Today I was reminded again of the role a counselor can play on a church staff. If you have ever worked at an urban church, or any larger church as well, you probably know that Sundays are an all-hands-on-deck kind of day. Anything can happen at any time. You just never know. And in Lynn, Massachusetts, you really just never know what a Sunday will bring.
We had a missionary sharing a testimony about a young girl with a troubled past. As she shared, a women in our congregation was both moved and triggered into what appeared to be a somewhat dissociative state. She began wailing loudly and shouting, “That’s my story! That’s my story!” But it was not entirely coherent and it was unclear what was going on. The usher team went to her but were unable to coax her from the room. My husband tapped me and I went to her seat. I looked at her and used body language to show her I was listening. I heard her say again, “That’s my story!” so I told her that I wanted to hear her story, but we would need to go into the lobby for her to tell it to me. She gladly came with me and we helped support her weight to walk out the door as she was so hysterically crying. We ended up outside and someone brought her a cup of water. I sat with her and listened to what she could tell me between gasping for breaths. She had been abandoned as a child and was never able to forgive her mother, but today after hearing the testimony of a young girl she said she was set free and she could finally forgive.

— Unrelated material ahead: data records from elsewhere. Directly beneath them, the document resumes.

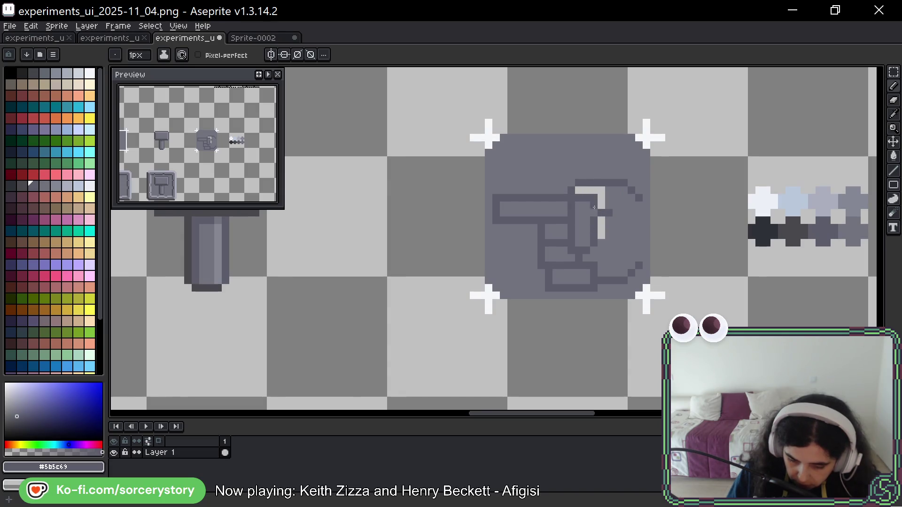
pyautogui.keyDown('alt'); pyautogui.click(590, 226); pyautogui.keyUp('alt')
pyautogui.moveTo(586, 197)
pyautogui.mouseDown()
pyautogui.moveTo(602, 194)
pyautogui.moveTo(602, 238)
pyautogui.mouseUp()
pyautogui.click(581, 190)
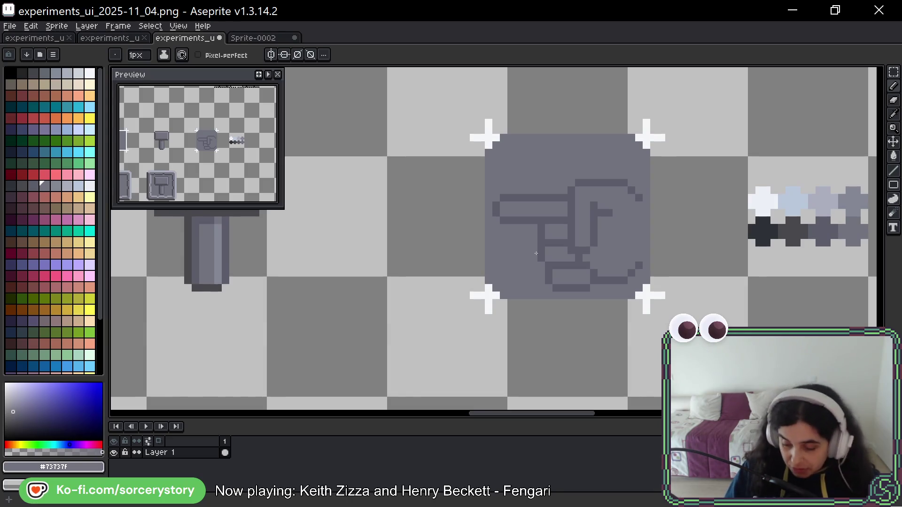
pyautogui.click(894, 72)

In the meantime, the disruption triggered a few other people with mental health issues. One man came to us outside and said, “Are you okay? Are you okay? Are you okay?” and had difficulty responding to our reassurances that she was okay and being taken care of. He too needed reassurance and to know his concerns were heard. He told us that he had just gotten out of the psychiatric hospital, where the patients look out for each other. We moved him from the situation and told him we were glad he was there. At the same time, another man nearby started talking loudly and repeatedly about how he won at bingo last night. His perseverating continued until I could pull away from the woman (now being listened to by the missionary who had been speaking earlier), and I went to the man to hear his story of bingo victory. I congratulated him on his $25 prize and thanked him for telling me about it.
It struck me that in all of these situations, the key to de-escalation was listening and joining with the person in his/her version of reality in that moment. Everyone just wants to be heard and believed. Everyone wants someone to be glad they are there. Everyone wants to be treated like a person. Afterwards, I debriefed with our usher team who had done a great job calmly and respectfully helping serve each person, and I shared with them some of the de-escalation strategies I had used. Church Therapy is about so much more than the four walls of my office. It is about understanding mental illness and using informed practices to handle every person with dignity and care. Church Therapy creates a church culture that does not bat an eye when someone exhibits symptoms of mental illness in a more visible way. We are simply ready to respond and provide care in any way needed. Because of this, everyone feels welcome and safe.